Much depends on two major new entrants, waiting in the wings.
Jio, a national mobile broadband service from India’s biggest private company, Reliance Industries, is due to launch by the end of the year, delivering an additional source of entertainment for millions of homes that are also on the radar of growth-oriented digital cable and DTH companies.
The money and strategic focus behind Jio could jumpstart a new ecosystem for mobile video, which so far has failed to impact traditional TV consumption in India, opening up a new competitive front for pay-TV incumbents.

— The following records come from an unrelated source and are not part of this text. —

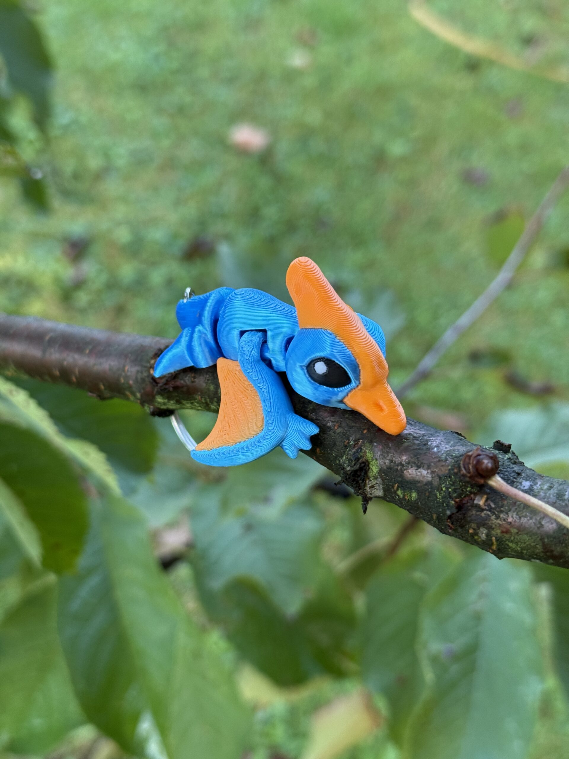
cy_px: 380
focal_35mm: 48
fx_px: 1052
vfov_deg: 39.7
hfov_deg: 30.3
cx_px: 284
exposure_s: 1/60
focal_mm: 6.76
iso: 100
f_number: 1.78
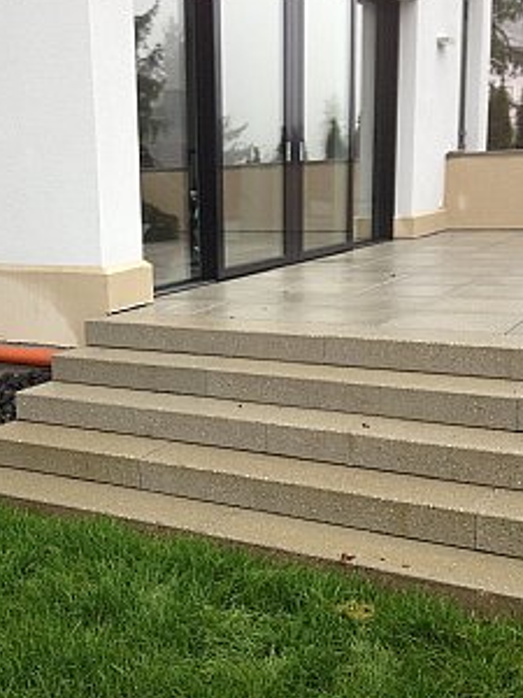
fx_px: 987
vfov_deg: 38.9
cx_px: 179
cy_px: 352
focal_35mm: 49
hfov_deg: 29.5
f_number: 2.4
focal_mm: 4.28
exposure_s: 1/60
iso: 64
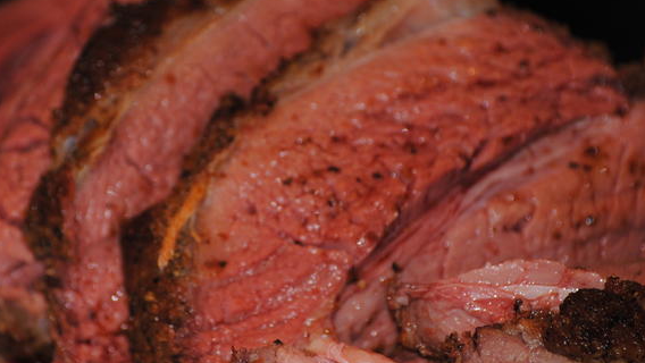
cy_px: 206
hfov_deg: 7.5
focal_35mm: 289
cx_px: 268
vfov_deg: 4.2
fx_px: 4945
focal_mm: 116
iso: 200
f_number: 4.8
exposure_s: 1/60
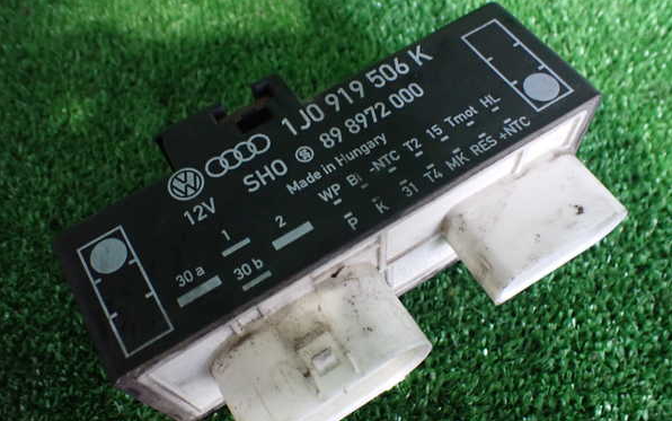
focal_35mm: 32
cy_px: 225
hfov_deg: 59.6
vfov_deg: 39.4
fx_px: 586
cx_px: 337
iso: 800
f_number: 2.3
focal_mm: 5.4
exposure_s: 1/50
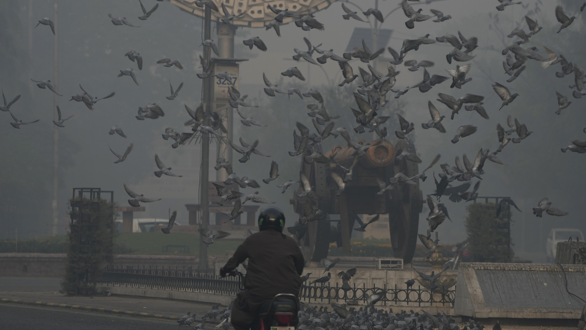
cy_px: 187
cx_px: 293
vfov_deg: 4.7
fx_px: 4024
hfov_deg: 8.3
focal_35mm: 259
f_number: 7.1
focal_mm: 247
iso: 400
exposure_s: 1/400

At the same time, Nxt Digital, a headend-in-the-sky (HITS) platform backed by the Hinduja Group, another large conglomerate, is offering analog cable operators an alternative way to upgrade their networks with a readymade package of digital channels, having already signed deals with two of India’s biggest broadcasters.
Such an offer allows local cable bosses to stay independent, while curtailing the expansion plans of MSOs, who are looking for greater control over their own destiny as the landscape shifts with more direct access to last mile subscribers.
MSOs in particular risk being outflanked by changes in the competitive landscape if they unable to roll out new services, which will help then recoup past and upcoming investments in digital upgrades.
Fixed line broadband, a higher-margin business than traditional TV, is a potential lifeline, opening the door to a spread of additional services, from banking to OTT video, in addition to data.
Experiments around new revenue streams are taking place in pockets around the country.
Success however requires close co-operation with local operators who have the billing relationship with subscribers or direct access to the last mile, in order to build a business that can scale.
“Long-term sustainable business models need to be built,” remarked Rajiv Kapur, head of business development in India and Southeast Asia for Broadcom, a chipmaker and technology supplier.
“I don’t see how it can be done without broadband.”